Leaving out the images, repeat all the lines below exactly.

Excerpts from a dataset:
= Beginning of Section =
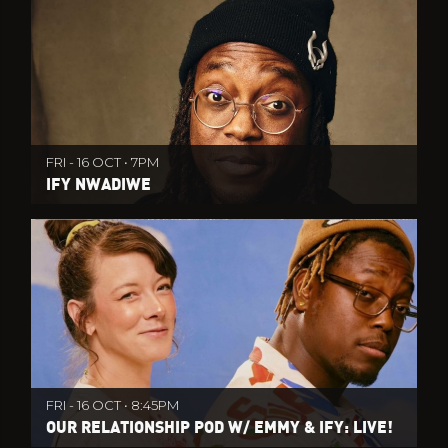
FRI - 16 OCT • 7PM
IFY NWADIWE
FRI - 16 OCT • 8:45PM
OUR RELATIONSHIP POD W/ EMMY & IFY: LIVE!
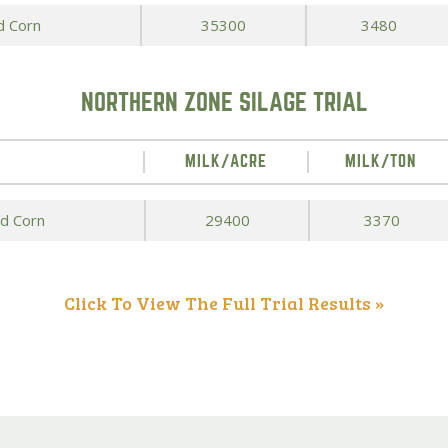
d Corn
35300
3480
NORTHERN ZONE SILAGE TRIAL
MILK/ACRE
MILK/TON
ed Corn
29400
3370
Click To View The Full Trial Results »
= End of Section =
SOLUTION TO THIS PROBLEM:
FRI - 16 OCT • 7PM
IFY NWADIWE
FRI - 16 OCT • 8:45PM
OUR RELATIONSHIP POD W/ EMMY & IFY: LIVE!
d Corn
35300
3480
NORTHERN ZONE SILAGE TRIAL
MILK/ACRE
MILK/TON
ed Corn
29400
3370
Click To View The Full Trial Results »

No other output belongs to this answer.